### How to complete this task
The data must be returned in full, with no character altered.

*** Data provided Section Begins ***

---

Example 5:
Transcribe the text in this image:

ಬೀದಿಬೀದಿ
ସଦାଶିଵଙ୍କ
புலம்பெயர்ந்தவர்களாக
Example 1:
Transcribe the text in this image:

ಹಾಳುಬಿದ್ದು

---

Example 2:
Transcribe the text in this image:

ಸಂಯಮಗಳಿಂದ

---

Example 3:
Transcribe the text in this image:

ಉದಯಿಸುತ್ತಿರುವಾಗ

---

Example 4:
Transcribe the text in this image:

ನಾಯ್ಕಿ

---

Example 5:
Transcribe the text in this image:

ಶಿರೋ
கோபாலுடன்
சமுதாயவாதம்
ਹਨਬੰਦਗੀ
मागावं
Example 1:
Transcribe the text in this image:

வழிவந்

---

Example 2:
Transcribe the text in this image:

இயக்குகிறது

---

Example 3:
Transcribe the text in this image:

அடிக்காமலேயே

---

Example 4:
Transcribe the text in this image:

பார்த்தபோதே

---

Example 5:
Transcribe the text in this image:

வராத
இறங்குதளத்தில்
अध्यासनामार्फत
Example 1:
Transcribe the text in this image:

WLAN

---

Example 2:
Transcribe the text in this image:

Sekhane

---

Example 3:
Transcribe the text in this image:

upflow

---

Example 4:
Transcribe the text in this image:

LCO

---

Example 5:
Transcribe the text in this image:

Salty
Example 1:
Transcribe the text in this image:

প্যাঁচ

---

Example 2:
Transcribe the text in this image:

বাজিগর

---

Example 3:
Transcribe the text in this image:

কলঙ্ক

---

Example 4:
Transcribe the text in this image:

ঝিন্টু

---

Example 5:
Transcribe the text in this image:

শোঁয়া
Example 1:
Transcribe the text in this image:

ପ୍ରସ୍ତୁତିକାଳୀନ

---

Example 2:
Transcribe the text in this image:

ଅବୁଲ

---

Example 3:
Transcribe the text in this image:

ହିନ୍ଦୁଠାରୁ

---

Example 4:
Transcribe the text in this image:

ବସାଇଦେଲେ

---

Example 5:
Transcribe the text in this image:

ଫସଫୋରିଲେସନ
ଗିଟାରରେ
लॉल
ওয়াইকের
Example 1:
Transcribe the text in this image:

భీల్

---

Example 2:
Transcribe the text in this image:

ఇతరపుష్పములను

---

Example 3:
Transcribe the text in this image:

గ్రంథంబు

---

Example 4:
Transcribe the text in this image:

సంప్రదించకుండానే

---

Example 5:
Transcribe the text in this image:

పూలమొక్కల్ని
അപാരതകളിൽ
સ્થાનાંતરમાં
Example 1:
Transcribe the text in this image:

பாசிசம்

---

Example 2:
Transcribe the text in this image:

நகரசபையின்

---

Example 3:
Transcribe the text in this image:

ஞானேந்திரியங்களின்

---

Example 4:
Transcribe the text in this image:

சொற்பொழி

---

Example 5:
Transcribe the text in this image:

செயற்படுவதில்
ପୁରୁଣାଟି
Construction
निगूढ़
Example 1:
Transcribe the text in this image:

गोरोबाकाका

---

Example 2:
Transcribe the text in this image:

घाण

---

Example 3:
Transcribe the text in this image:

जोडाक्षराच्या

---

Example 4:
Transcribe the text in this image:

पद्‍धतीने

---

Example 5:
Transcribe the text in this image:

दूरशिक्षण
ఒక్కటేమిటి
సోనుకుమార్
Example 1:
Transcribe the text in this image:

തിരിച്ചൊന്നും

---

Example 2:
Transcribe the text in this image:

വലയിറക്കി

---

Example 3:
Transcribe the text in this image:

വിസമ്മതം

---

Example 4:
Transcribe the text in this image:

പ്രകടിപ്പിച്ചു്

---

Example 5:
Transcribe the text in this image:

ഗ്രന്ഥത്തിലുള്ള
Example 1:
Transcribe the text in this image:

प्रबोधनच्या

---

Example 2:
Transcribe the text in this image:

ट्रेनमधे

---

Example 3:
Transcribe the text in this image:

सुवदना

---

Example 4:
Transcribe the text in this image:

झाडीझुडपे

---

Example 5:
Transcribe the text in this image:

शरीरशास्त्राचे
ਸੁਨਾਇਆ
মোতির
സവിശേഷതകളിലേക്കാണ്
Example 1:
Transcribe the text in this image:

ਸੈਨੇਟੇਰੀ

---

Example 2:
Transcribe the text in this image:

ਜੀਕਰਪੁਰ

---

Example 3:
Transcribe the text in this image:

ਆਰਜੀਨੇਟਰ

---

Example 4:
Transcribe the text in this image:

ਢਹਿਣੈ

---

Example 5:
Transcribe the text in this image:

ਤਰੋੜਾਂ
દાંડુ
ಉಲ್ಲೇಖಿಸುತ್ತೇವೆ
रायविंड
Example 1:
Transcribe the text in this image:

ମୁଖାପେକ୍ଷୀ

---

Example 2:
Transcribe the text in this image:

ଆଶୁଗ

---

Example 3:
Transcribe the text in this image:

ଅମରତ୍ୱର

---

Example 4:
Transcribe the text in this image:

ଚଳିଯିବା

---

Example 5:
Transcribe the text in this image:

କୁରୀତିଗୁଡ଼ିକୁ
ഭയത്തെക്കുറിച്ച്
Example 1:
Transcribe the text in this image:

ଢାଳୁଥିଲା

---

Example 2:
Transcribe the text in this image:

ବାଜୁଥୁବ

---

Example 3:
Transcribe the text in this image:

*** Data provided Section Ends ***

### Response
---

Example 5:
Transcribe the text in this image:

ಬೀದಿಬೀದಿ
ସଦାଶିଵଙ୍କ
புலம்பெயர்ந்தவர்களாக
Example 1:
Transcribe the text in this image:

ಹಾಳುಬಿದ್ದು

---

Example 2:
Transcribe the text in this image:

ಸಂಯಮಗಳಿಂದ

---

Example 3:
Transcribe the text in this image:

ಉದಯಿಸುತ್ತಿರುವಾಗ

---

Example 4:
Transcribe the text in this image:

ನಾಯ್ಕಿ

---

Example 5:
Transcribe the text in this image:

ಶಿರೋ
கோபாலுடன்
சமுதாயவாதம்
ਹਨਬੰਦਗੀ
मागावं
Example 1:
Transcribe the text in this image:

வழிவந்

---

Example 2:
Transcribe the text in this image:

இயக்குகிறது

---

Example 3:
Transcribe the text in this image:

அடிக்காமலேயே

---

Example 4:
Transcribe the text in this image:

பார்த்தபோதே

---

Example 5:
Transcribe the text in this image:

வராத
இறங்குதளத்தில்
अध्यासनामार्फत
Example 1:
Transcribe the text in this image:

WLAN

---

Example 2:
Transcribe the text in this image:

Sekhane

---

Example 3:
Transcribe the text in this image:

upflow

---

Example 4:
Transcribe the text in this image:

LCO

---

Example 5:
Transcribe the text in this image:

Salty
Example 1:
Transcribe the text in this image:

প্যাঁচ

---

Example 2:
Transcribe the text in this image:

বাজিগর

---

Example 3:
Transcribe the text in this image:

কলঙ্ক

---

Example 4:
Transcribe the text in this image:

ঝিন্টু

---

Example 5:
Transcribe the text in this image:

শোঁয়া
Example 1:
Transcribe the text in this image:

ପ୍ରସ୍ତୁତିକାଳୀନ

---

Example 2:
Transcribe the text in this image:

ଅବୁଲ

---

Example 3:
Transcribe the text in this image:

ହିନ୍ଦୁଠାରୁ

---

Example 4:
Transcribe the text in this image:

ବସାଇଦେଲେ

---

Example 5:
Transcribe the text in this image:

ଫସଫୋରିଲେସନ
ଗିଟାରରେ
लॉल
ওয়াইকের
Example 1:
Transcribe the text in this image:

భీల్

---

Example 2:
Transcribe the text in this image:

ఇతరపుష్పములను

---

Example 3:
Transcribe the text in this image:

గ్రంథంబు

---

Example 4:
Transcribe the text in this image:

సంప్రదించకుండానే

---

Example 5:
Transcribe the text in this image:

పూలమొక్కల్ని
അപാരതകളിൽ
સ્થાનાંતરમાં
Example 1:
Transcribe the text in this image:

பாசிசம்

---

Example 2:
Transcribe the text in this image:

நகரசபையின்

---

Example 3:
Transcribe the text in this image:

ஞானேந்திரியங்களின்

---

Example 4:
Transcribe the text in this image:

சொற்பொழி

---

Example 5:
Transcribe the text in this image:

செயற்படுவதில்
ପୁରୁଣାଟି
Construction
निगूढ़
Example 1:
Transcribe the text in this image:

गोरोबाकाका

---

Example 2:
Transcribe the text in this image:

घाण

---

Example 3:
Transcribe the text in this image:

जोडाक्षराच्या

---

Example 4:
Transcribe the text in this image:

पद्‍धतीने

---

Example 5:
Transcribe the text in this image:

दूरशिक्षण
ఒక్కటేమిటి
సోనుకుమార్
Example 1:
Transcribe the text in this image:

തിരിച്ചൊന്നും

---

Example 2:
Transcribe the text in this image:

വലയിറക്കി

---

Example 3:
Transcribe the text in this image:

വിസമ്മതം

---

Example 4:
Transcribe the text in this image:

പ്രകടിപ്പിച്ചു്

---

Example 5:
Transcribe the text in this image:

ഗ്രന്ഥത്തിലുള്ള
Example 1:
Transcribe the text in this image:

प्रबोधनच्या

---

Example 2:
Transcribe the text in this image:

ट्रेनमधे

---

Example 3:
Transcribe the text in this image:

सुवदना

---

Example 4:
Transcribe the text in this image:

झाडीझुडपे

---

Example 5:
Transcribe the text in this image:

शरीरशास्त्राचे
ਸੁਨਾਇਆ
মোতির
സവിശേഷതകളിലേക്കാണ്
Example 1:
Transcribe the text in this image:

ਸੈਨੇਟੇਰੀ

---

Example 2:
Transcribe the text in this image:

ਜੀਕਰਪੁਰ

---

Example 3:
Transcribe the text in this image:

ਆਰਜੀਨੇਟਰ

---

Example 4:
Transcribe the text in this image:

ਢਹਿਣੈ

---

Example 5:
Transcribe the text in this image:

ਤਰੋੜਾਂ
દાંડુ
ಉಲ್ಲೇಖಿಸುತ್ತೇವೆ
रायविंड
Example 1:
Transcribe the text in this image:

ମୁଖାପେକ୍ଷୀ

---

Example 2:
Transcribe the text in this image:

ଆଶୁଗ

---

Example 3:
Transcribe the text in this image:

ଅମରତ୍ୱର

---

Example 4:
Transcribe the text in this image:

ଚଳିଯିବା

---

Example 5:
Transcribe the text in this image:

କୁରୀତିଗୁଡ଼ିକୁ
ഭയത്തെക്കുറിച്ച്
Example 1:
Transcribe the text in this image:

ଢାଳୁଥିଲା

---

Example 2:
Transcribe the text in this image:

ବାଜୁଥୁବ

---

Example 3:
Transcribe the text in this image:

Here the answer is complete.